══ Given entries ══

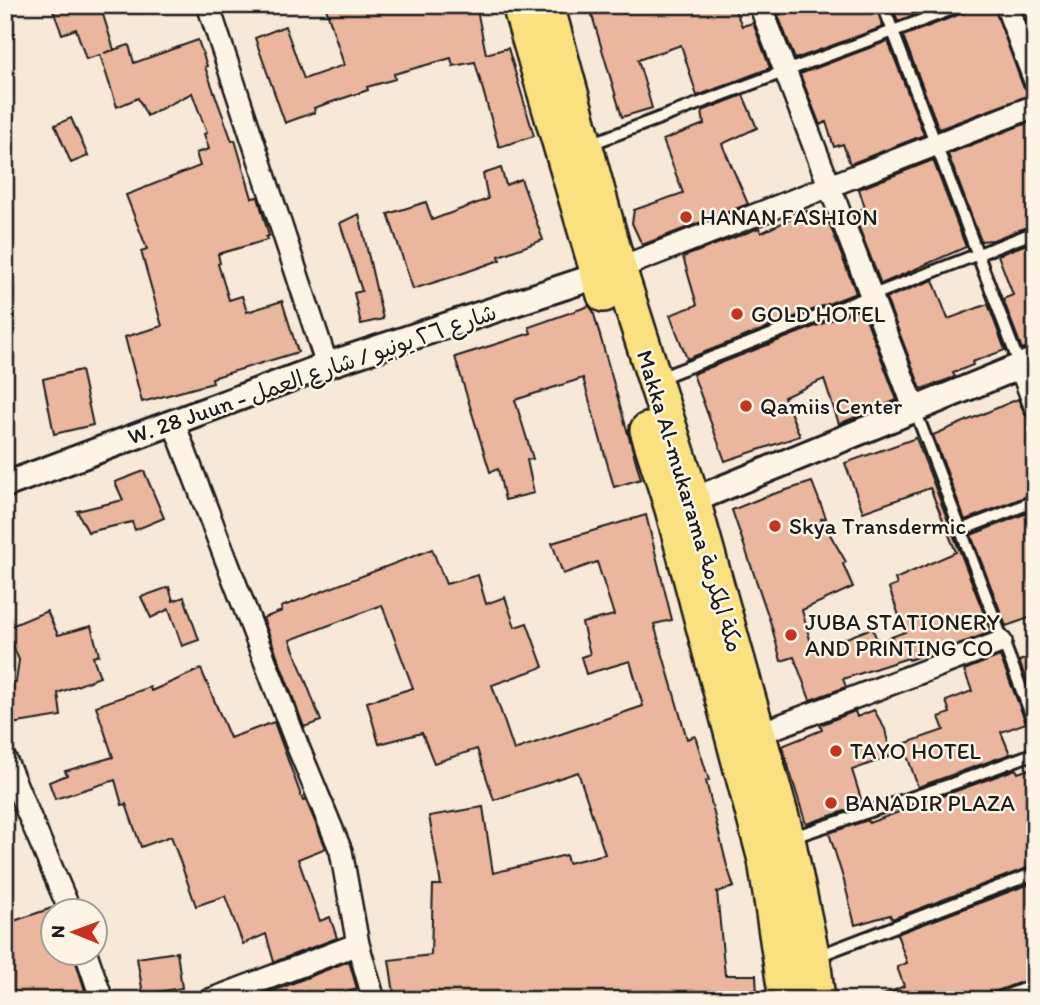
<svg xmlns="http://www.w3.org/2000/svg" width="1040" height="1005" font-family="Itim,'Playpen Sans Arabic',sans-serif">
<rect width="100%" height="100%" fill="#f8e8d7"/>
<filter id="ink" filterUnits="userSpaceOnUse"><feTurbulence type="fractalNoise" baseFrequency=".0143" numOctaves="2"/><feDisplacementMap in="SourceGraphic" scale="14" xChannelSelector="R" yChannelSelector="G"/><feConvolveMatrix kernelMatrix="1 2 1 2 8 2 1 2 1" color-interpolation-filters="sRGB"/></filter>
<g filter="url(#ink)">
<path fill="#eab69d" stroke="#1c1c1c" stroke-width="2" d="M51,5H100L114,50L104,53L129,45L134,63L198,40L207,66L205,67L232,141L235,140L252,198L258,197L269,236L266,237L267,240L218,254L220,263L218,264L229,300L242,296L247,312L282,301L298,352L212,378L213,383L142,402L125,337L162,326L141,251L147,249L126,195L200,166L196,153L209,149L204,134L207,133L192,93L147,116L138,98L117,107L100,55L86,59L76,29L62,34Z
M325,5H476L486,54L508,48L534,136L499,147L475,62L453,66L451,58L394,74L395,79L367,87L368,90L314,108L315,112L285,123L255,38L285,26L304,79L344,65Z
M613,5H733L742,26L753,23L770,68L697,96L681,45L638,60L652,108L622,117L591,12Z
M778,5H875L883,27L795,59L778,15L781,14Z
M892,5H940L898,21Z
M971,5H993L1023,86L1032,94L939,129L903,36L966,12Z
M1020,5H1035V44Z
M888,41L924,135L850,164L843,144L834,147L826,122L820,125L800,74Z
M743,95L757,128L722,144L748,204L642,245L632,223L634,210L683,193L663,140L704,124L702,111Z
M71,118L88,156L71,163L55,125Z
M1035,120V224L993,240L981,241L948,154Z
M933,160L966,247L881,284L853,212L865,208L859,189Z
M501,168L506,185L521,179L543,240L499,256L500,260L455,276L413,289L388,214L426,202L432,220L488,199L483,174Z
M807,211L811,218L825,212L856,293L687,359L670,315L697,305L683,257L759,228L761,233Z
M359,214L383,319L361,324L354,293L362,291L340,223Z
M1035,241V345L1022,349L1003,299L1013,295L998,255Z
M933,280L948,319L988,304L1005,350L972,362L973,365L953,373L955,377L921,389L886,298Z
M589,306L593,311L641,479L614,487L583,378L515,400L533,459L527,460L534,493L505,500L498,469L490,472L455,357L531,333L529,327Z
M862,308L897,400L839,424L824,379L784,397L800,436L725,461L693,374Z
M81,370L93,425L54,434L43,379Z
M1018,399L1026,416L1035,419V493L965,520L933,435Z
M916,438L991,632L943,650L942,648L909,660L908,658L843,679L846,687L810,700L794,657L781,661L771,624L732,510L764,497L812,482L826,518L821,519L846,562L843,564L853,587L802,610L813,651L872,628L878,642L905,632L889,588L897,585L895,579L956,552L930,488L863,512L845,463Z
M144,471L164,518L135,530L132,522L88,532L77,511L123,500L115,482Z
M1035,510V616L1006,626L971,535Z
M646,515L672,620L654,624L687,739L695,736L709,780L706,781L727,866L734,887L717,892L725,975H756L757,995L740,996V1000H395L389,960L431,955L433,885H441L429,816L483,807L493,873L566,855L568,863L605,854L578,772L494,800L477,749L434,763L422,733L379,744L367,702L413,688L382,605L290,640L321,721L304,727L263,618L282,611L281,607L432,549L446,584L478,575L486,604L505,597L515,627L527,623L543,667L492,685L514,750L643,706L630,661L586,674L581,657L590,654L582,623L614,615L597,562L563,574L552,543Z
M169,587L173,601L184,597L199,640L182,646L169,609L151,618L141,597Z
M47,611L58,635L91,626L99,655L93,657L100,677L58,693L61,716L5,725V683L16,682L19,660L6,628Z
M1000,656L1026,723L1001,732L1010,754L918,787L903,744L944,730L939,717L950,713L946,701L972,691L964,670Z
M1035,656V702L1019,661Z
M201,669L230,738L274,722L303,801L306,800L326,848L298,859L320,921L330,917L337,938L274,962L266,934L243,944L225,896L196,906L171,836L141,847L126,804L122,805L115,780L55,799L49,782L67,775L65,771L113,757L96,706L150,687L151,691Z
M874,710L885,729L891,756L852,770L863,805L806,824L782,746L822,730L820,725L855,711L857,717Z
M1035,767V865L892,919L890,915L855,925L844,881L829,833L868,820L869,823L1016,769L1018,773Z
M1035,882V977L991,993L986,1000H873L904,986L897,967L907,963L897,934Z
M52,908V953H73L88,1000H5V924Z
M177,952L182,988L143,994L137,958Z
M349,961L357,989L326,1000H250Z"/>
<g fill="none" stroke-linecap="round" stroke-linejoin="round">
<g stroke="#1c1c1c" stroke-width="16">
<path id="service" d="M883,5L1020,366
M590,144L963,5
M657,379L1035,232
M915,410L1035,725
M961,530L1035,501
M793,837L952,784L1035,753
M815,957L1035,873
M994,1000L1035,985"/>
</g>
<g stroke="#1c1c1c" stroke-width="26">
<path id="minor" d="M208,5L327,365
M760,5L914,407
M1006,5L1035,81
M619,268L1035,106
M1020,366L1035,406
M173,421L298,747L341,851L358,944L374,1000
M758,734L1001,642
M5,759L70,911
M86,953L102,1000
M210,1000L358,944"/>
</g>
<g stroke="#1c1c1c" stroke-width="30">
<path id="tertiary" d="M5,485L327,365L612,271
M679,506L1035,360"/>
</g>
<g stroke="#1c1c1c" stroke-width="38">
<path id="trunk" d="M519,5L604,295
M547,5L619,268L693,500L788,839L813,958L818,1000
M647,430L672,509L765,860L786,1000"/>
</g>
<use href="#service" stroke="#fcf5e5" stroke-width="10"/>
<use href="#minor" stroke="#fcf5e5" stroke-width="21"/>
<use href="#tertiary" stroke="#fcf5e5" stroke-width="24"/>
<use href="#trunk" stroke="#fae180" stroke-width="33"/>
</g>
</g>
<g fill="#c8321e" stroke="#fcf5e5" stroke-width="2.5">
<circle cx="686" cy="217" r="7"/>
<circle cx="737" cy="314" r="7"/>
<circle cx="746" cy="406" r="7"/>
<circle cx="775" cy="526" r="7"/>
<circle cx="791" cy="635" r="7"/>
<circle cx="836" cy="751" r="7"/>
<circle cx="831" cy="803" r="7"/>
</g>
<g text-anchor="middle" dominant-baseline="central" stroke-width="5" stroke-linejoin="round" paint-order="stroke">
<g font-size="23" fill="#1c1c1c" stroke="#fcf5e5" text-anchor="start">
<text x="700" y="217">HANAN FASHION</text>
<text x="751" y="314">GOLD HOTEL</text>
<text x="760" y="406">Qamiis Center</text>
<text x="789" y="526">Skya Transdermic</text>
<text x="805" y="622">JUBA STATIONERY<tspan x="805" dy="26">AND PRINTING CO</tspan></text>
<text x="850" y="751">TAYO HOTEL</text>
<text x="845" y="803">BANADIR PLAZA</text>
</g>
<g font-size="23" fill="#1c1c1c" stroke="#fcf5e5">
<text transform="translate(312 374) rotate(-19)">W. 28 Juun - شارع ٢٦ يونيو / شارع العمل</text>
<text transform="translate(690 501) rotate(73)">Makka Al-mukarama مكة المكرمة</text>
</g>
</g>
<rect width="1040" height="1005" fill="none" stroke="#fcf5e5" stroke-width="28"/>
<rect x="14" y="14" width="1012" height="977" fill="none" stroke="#1c1c1c" stroke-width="2.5" filter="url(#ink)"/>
<g transform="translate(74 932) rotate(271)"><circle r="33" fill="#fcf5e5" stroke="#a29e95" stroke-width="2"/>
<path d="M0-5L12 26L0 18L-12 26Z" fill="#c8321e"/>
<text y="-10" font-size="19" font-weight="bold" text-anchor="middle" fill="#1c1c1c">N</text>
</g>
</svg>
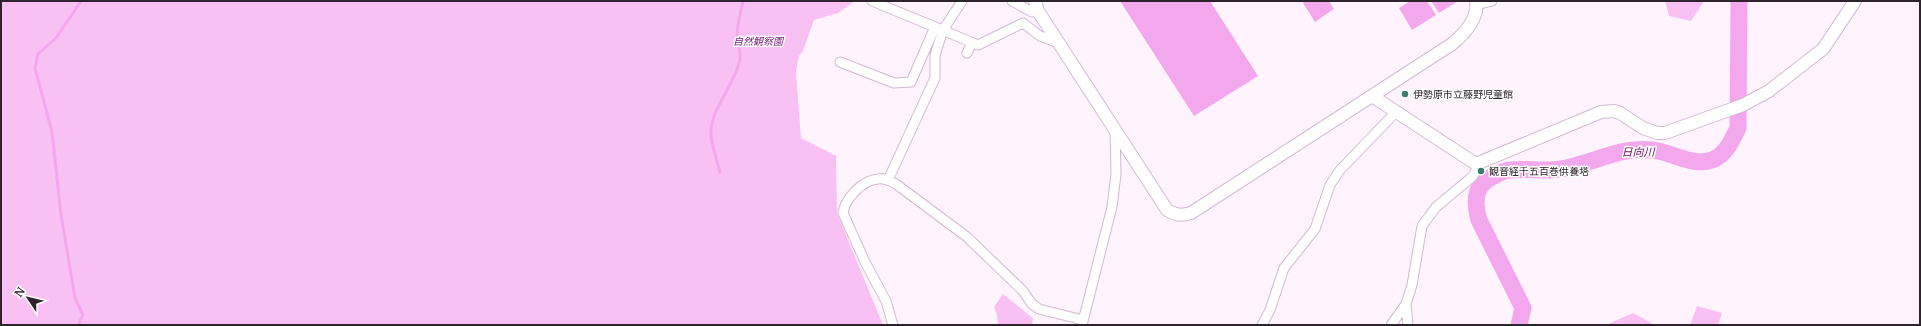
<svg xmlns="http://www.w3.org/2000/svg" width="1921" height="326" font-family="Merriweather,'Noto Sans JP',serif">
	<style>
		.green { fill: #f9c0f4 }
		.water { fill: #f3a8ed }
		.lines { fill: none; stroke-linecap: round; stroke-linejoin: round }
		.stream { stroke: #f3a8ed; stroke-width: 3 }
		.river { stroke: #f3a8ed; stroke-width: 17 }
		.minor-casing { stroke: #d3b9d0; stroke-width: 11 }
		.tertiary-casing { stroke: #d3b9d0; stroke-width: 14 }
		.minor { stroke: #fff; stroke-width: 9 }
		.tertiary { stroke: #fff; stroke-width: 12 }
		.poi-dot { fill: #397d70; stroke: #fff; stroke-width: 1.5 }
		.labels { text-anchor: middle; stroke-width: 3; stroke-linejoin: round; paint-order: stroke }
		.park-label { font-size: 10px; font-style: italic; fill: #792476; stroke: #fff }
		.poi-label { font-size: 10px; fill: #2d232c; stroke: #fff; text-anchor: start }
		.water-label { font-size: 11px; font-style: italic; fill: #650a63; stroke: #fff }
	</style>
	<rect width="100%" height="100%" fill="#fff4fe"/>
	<path class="green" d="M1,1H855L838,13L814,20L803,51L799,56L796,71L801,138L836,156L837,213L883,325H1Z
		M1665,1H1704L1691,21L1669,16Z
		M1003,294L1033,318L1032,325H998L997,315L994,307Z
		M1697,306L1722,313L1718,325H1690Z
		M1633,313L1655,325H1606Z"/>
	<path class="water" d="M1120,1H1210L1258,76L1194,116Z
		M1305,1H1329L1334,9L1315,22L1303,3Z
		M1410,1H1427L1436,15L1412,30L1399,8Z
		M1431,1H1458L1439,13Z"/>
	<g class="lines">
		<path class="stream" d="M720,172C717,161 710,141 711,130C713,105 735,85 740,59C741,51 737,43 737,35C737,24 741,12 743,1
			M78,325L83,315L75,298L61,215L52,132L35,68L38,54L56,38L81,1"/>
		<path class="river" d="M1519,325L1523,308L1479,220C1473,198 1475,183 1498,174C1502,172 1506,170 1510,170C1530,168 1551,173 1570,167C1600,160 1621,147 1653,150C1671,152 1693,167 1712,160C1726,155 1732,140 1738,128L1739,1"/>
		<g class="minor-casing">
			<path id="minor" d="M872,1L940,29
				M1012,1L1032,12L1038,11
				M1476,5L1492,1
				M947,32L978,45L1023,23L1040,36L1059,43
				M967,53L972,43
				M840,62L894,83L911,82L935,27
				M888,180L935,78V55L943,30L962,1
				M893,325L886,301L865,262L843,213C845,199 862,180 878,179C885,178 890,181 896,184L967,237L1023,291L1032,304L1039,309L1083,320
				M1082,325L1112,207L1116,174L1115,131
				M1262,325L1270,310L1284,268L1315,229L1330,185L1340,170L1396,112
				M1391,325L1406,304
				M1408,325L1406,304L1412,285L1422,226L1436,207L1472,177L1476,171V164"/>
		</g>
		<g class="tertiary-casing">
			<path id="tertiary" d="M1035,1L1038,11L1167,210C1176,215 1181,216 1191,213L1452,44C1464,34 1479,18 1476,1
				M1372,96L1476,164L1601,112L1614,111L1620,113L1643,128L1657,133H1665L1743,105L1769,91L1823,49L1855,1"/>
		</g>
		<use href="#minor" class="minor"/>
		<use href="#tertiary" class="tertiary"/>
	</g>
	<g class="poi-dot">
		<circle cx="1405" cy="94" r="4"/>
		<circle cx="1481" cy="171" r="4"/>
	</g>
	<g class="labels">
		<g class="park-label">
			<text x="758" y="45">自然観察園</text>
		</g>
		<g class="poi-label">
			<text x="1413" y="98">伊勢原市立藤野児童館</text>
			<text x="1489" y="175">観音経千五百巻供養塔</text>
		</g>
		<g class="water-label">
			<text x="1638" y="156">日向川</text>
		</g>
	</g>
	<rect width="1921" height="326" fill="none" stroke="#2d232c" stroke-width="4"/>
	<g transform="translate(28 298) rotate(305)" stroke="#ffffff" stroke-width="3" paint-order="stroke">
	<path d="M0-3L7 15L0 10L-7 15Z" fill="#2d232c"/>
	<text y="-6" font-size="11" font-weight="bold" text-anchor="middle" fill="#2d232c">N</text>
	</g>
</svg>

═══

Work item:
Check each line of the data above for the word "labels" and say how many lines have it. Give the number alone.

Your solution:
2